Attention au Docteur Smartphone !

L’apparition des applications et des géants technologiques dans le domaine des soins de santé promet des gains d’efficacité gigantesques et des économies de coûts à l’avenant. Malgré tout, un strict contrôle par les autorités s’impose si l’on veut éviter d’accoucher d’un monstre.

Dès l’an prochain, plusieurs applications de soins de santé seront remboursées par l’assurance maladie. « Si nous voulons relever le défi que représentent les soins de santé, nous devons miser à fond sur l’innovation », a déclaré la ministre De Block. La récente annonce d’Amazon, qui ambitionne d’augmenter l’efficacité des soins de santé en collaboration avec Berkshire Hathaway et JP Morgan, devrait faire plaisir à la ministre.

L’arrivée du numérique et des technologies pourra peut-être inverser la tendance à la hausse du coût des soins de santé. En Belgique, les dépenses publiques liées à la santé augmentent - depuis les années ’70 - deux fois plus vite que notre prospérité. Le Bureau fédéral du plan estime que d’ici 2060, ces dépenses devraient représenter 10% du PIB, contre 8% actuellement. « Mais si vous prenez en compte l’introduction de la robotique, de la génomique et d’autres technologies, les coûts pourraient rapidement monter à 14% du PIB », prévient le professeur Annemans, spécialiste en économie de la santé.

PRODUCTIVITE NEGATIVE



Le problème des soins de santé se situe au niveau de sa faible productivité. Aux Etats-Unis, celle-ci a augmenté de 1,7% pour l’ensemble de l’économie au cours de la période 1990-2010. Dans le secteur de la santé et de l’assistance sociale, l’évolution est négative (-0,6%), à cause des gigantesques sur- et sous-consommations et inefficacités. La technologie pourra-t-elle résoudre ce problème ?

La sous-consommation représente du pain bénit pour les apps. Le non-respect des thérapies et la non-prise de médicaments ont un prix. Un meilleur contrôle permettrait d’économiser beaucoup de douleur et d’argent. La boîte à pilules intelligente rappellera à grand-papa qu’il doit prendre son médicament. Une partie importante de la population souffrant d’hypertension ne prend pas ses médicaments. Ce non-respect des thérapies prescrites par les malades chroniques représente un problème de taille dans tous les systèmes de santé développés.

Les apps pourraient se révéler utiles, car elles peuvent aider les malades à suivre leur traitement. Par contre, en matière de prévention, les résultats sont décevants. Le podomètre ? La montre qui enregistre votre sommeil ainsi qu’une série de paramètres vitaux ? D’après des études récentes publiées par le célèbre magazine médical JAMA, ces outils n’ont aucun impact sur la santé. Lorsque la ministre De Block décidera des applications qui seront remboursées, elle devra séparer le bon grain de l’ivraie parmi les milliers d’apps disponibles. Une corvée bien nécessaire, car le fantôme de la surconsommation n’est pas loin.

SURCONSOMMATION



Un des problèmes majeurs des soins de santé se situe au niveau de la surconsommation d’analyses, d’examens, et de visites chez le médecin. D’après l’Organisation Mondiale de la Santé (OMS), 30% des dépenses de santé en Belgique sont consacrées à des soins et médicaments inutiles.

◆ **CONSIGNE**: Poursuivez l'article sur les applications de santé en reprenant juste après sa dernière phrase. Les enregistrements ne sont pas nécessaires pour cet exercice.

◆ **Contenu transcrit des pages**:

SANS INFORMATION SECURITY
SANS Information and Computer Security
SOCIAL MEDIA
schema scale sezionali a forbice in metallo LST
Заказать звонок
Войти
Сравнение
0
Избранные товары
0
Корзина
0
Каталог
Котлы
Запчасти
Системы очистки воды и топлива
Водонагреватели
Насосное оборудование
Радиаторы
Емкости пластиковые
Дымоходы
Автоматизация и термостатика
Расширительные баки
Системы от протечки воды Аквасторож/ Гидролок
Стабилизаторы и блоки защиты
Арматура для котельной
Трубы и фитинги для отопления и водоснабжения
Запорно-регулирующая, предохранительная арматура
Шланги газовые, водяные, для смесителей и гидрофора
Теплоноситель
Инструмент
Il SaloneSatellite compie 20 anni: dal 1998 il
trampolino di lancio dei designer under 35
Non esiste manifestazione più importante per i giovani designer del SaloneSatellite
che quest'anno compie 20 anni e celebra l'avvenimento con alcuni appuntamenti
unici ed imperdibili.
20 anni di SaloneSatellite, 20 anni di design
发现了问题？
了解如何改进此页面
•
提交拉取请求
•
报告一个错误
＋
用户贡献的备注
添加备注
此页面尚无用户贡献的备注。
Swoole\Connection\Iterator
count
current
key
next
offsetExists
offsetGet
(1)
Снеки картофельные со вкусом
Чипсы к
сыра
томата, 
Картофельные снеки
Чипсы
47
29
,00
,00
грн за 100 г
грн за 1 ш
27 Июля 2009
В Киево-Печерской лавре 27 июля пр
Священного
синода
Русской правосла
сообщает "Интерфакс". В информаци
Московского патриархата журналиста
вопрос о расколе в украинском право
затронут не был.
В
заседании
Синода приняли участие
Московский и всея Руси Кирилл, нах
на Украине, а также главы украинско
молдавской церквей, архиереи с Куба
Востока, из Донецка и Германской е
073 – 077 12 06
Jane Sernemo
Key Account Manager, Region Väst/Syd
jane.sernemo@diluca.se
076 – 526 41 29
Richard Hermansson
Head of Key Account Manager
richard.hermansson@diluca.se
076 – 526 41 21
* * *
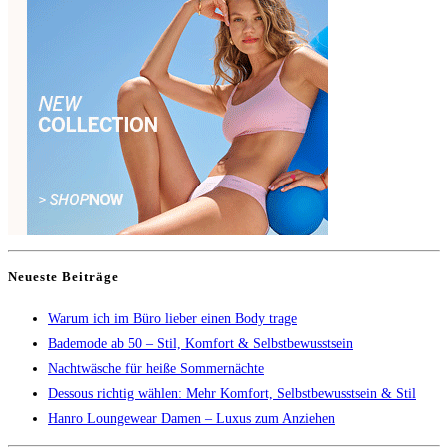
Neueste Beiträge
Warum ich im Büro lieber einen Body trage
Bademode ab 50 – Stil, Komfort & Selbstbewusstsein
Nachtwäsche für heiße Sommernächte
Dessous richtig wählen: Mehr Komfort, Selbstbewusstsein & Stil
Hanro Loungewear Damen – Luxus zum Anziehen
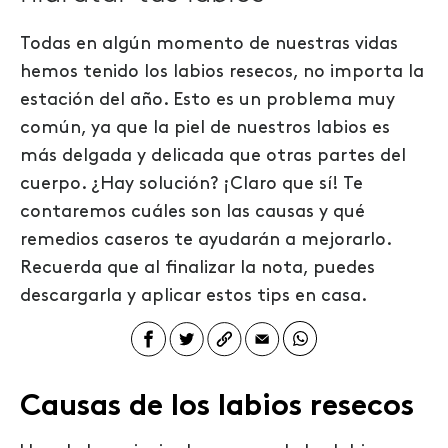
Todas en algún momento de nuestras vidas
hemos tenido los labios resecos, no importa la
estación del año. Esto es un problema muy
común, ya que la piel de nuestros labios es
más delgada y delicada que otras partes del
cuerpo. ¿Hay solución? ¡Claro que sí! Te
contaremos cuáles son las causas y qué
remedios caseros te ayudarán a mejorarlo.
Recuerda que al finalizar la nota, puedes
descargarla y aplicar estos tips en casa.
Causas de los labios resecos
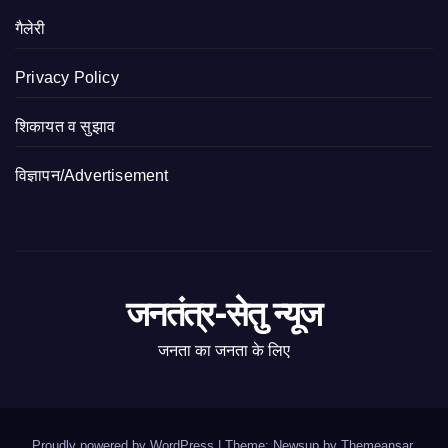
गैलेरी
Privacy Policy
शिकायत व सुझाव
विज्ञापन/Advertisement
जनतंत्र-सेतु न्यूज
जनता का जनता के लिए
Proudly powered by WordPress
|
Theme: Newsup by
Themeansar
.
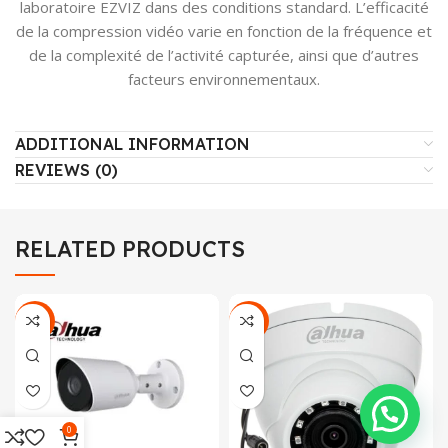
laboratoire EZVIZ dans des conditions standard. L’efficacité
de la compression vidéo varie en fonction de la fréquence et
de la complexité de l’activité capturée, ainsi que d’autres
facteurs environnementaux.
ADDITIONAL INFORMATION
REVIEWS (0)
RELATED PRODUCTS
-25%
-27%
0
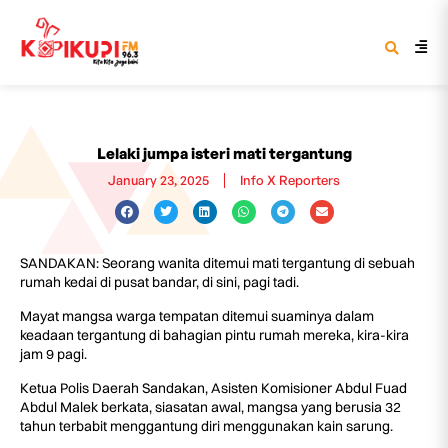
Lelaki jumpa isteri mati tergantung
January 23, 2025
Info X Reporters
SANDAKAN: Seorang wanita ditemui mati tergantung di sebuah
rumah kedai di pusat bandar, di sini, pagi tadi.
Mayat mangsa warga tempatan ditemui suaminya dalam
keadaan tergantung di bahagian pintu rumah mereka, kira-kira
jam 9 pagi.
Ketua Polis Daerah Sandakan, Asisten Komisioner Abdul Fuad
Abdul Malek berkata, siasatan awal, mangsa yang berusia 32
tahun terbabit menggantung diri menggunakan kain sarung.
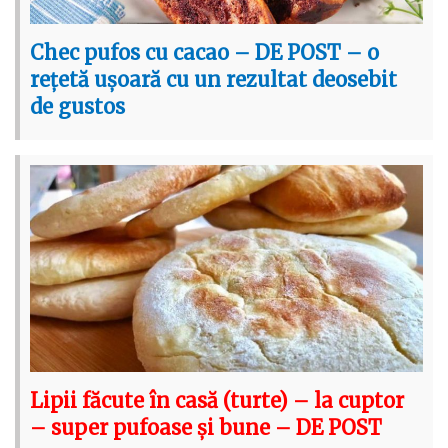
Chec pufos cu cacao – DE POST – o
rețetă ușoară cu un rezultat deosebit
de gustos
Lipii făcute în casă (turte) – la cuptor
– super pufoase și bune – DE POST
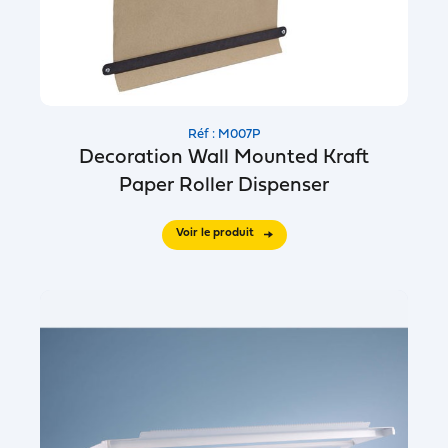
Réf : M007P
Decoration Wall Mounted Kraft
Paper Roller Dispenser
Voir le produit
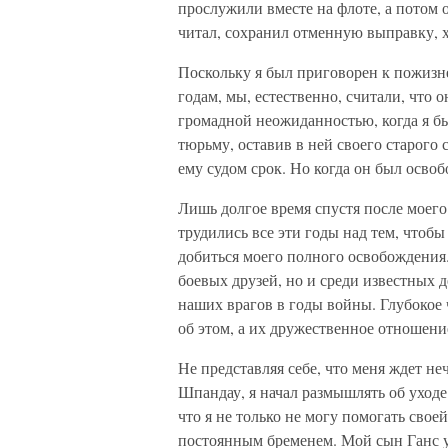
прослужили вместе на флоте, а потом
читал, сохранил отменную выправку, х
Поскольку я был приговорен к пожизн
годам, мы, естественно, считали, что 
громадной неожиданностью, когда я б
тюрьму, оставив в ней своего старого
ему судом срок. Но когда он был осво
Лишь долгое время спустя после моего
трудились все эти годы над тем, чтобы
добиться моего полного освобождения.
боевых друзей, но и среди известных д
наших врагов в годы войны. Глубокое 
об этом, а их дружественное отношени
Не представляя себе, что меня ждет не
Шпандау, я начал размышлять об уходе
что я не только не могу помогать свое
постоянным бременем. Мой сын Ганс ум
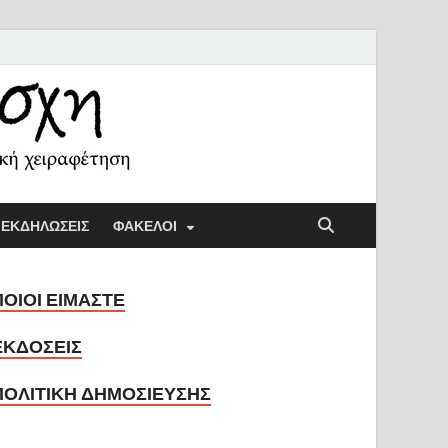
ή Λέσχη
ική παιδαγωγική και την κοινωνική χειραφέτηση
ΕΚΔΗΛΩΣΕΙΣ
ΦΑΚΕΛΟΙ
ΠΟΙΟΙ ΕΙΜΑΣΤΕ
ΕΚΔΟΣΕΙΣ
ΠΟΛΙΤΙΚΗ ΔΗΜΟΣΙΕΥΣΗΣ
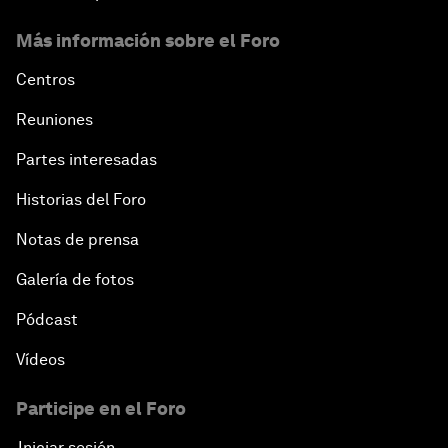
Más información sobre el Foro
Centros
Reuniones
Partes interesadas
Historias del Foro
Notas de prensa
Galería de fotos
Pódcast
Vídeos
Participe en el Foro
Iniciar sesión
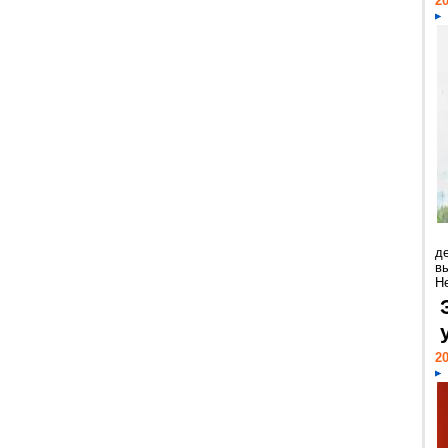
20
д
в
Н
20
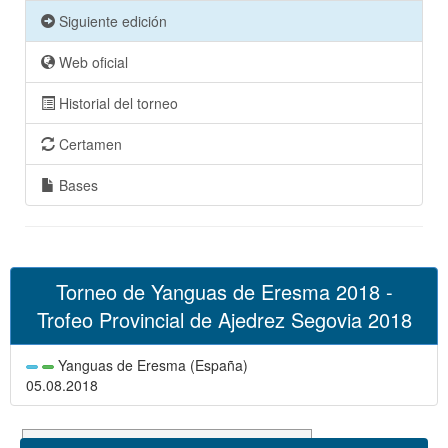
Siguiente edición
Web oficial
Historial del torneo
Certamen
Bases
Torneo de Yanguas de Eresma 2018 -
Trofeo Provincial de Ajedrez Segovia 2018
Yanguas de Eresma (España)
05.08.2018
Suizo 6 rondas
* * *
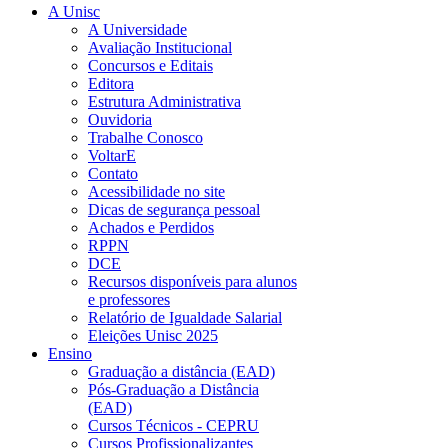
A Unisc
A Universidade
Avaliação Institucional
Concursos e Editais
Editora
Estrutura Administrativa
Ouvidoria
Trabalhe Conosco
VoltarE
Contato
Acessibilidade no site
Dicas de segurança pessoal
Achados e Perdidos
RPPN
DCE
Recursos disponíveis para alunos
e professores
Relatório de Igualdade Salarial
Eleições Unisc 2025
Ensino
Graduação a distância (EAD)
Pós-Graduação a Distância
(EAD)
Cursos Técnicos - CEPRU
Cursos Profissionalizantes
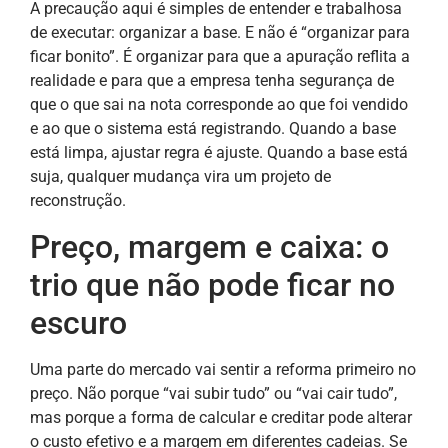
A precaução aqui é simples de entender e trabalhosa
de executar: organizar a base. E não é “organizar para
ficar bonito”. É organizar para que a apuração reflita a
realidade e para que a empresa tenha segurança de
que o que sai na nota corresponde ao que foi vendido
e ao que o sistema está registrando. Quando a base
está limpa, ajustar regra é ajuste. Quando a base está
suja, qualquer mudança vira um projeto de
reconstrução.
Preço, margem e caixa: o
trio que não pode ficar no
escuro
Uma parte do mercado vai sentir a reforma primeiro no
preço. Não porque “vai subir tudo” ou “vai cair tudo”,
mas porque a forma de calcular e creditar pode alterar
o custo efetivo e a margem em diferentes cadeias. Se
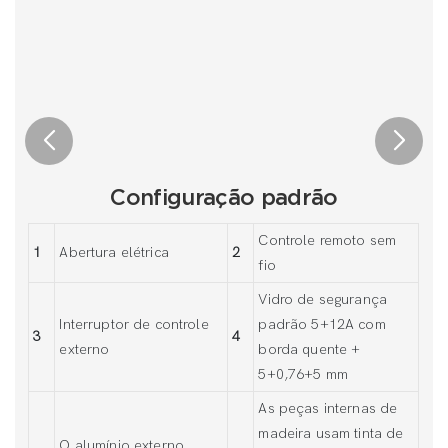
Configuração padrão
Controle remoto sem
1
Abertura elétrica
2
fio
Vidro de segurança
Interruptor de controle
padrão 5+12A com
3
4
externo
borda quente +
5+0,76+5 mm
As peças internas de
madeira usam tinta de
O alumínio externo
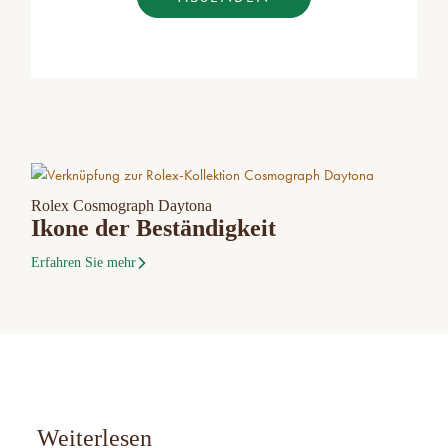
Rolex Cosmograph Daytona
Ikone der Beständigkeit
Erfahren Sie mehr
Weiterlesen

◆ **RÉSULTAT ATTENDU**:
A l’origine de cette surconsommation, on trouve la problématique complexe du financement des hôpitaux et du système de « rémunération à l’acte ». Un ami médecin a un jour comparé le fonctionnement d’un département de cardiologie à celui du parc d’attraction Walibi : « Vous payez à l’avance et vous pouvez utiliser tous les manèges de manière illimitée ». Et vu que les autorités prennent à leur charge la majeure partie de la facture, les patients ne s’en préoccupent pas.

La mise en place d’un système de « peer review » permettrait de vérifier si un médecin sort de la norme. Par ailleurs, nous devons modifier le système de rémunération, en le basant par exemple sur trois piliers : (1) fixation d’honoraires forfaitaires par patient et par an. Ceci permettrait de lutter contre la surconsommation. (2) Rémunération supplémentaire à condition par exemple que le médecin vaccine contre la grippe 80% de ses patients de plus de 60 ans. Ceci compenserait l’effet négatif de la surconsommation provoquée par la rémunération à l’acte. (3) Les médecins efficaces (par ex. comparaison du comportement de prescription par rapport aux confrères) seraient récompensés financièrement.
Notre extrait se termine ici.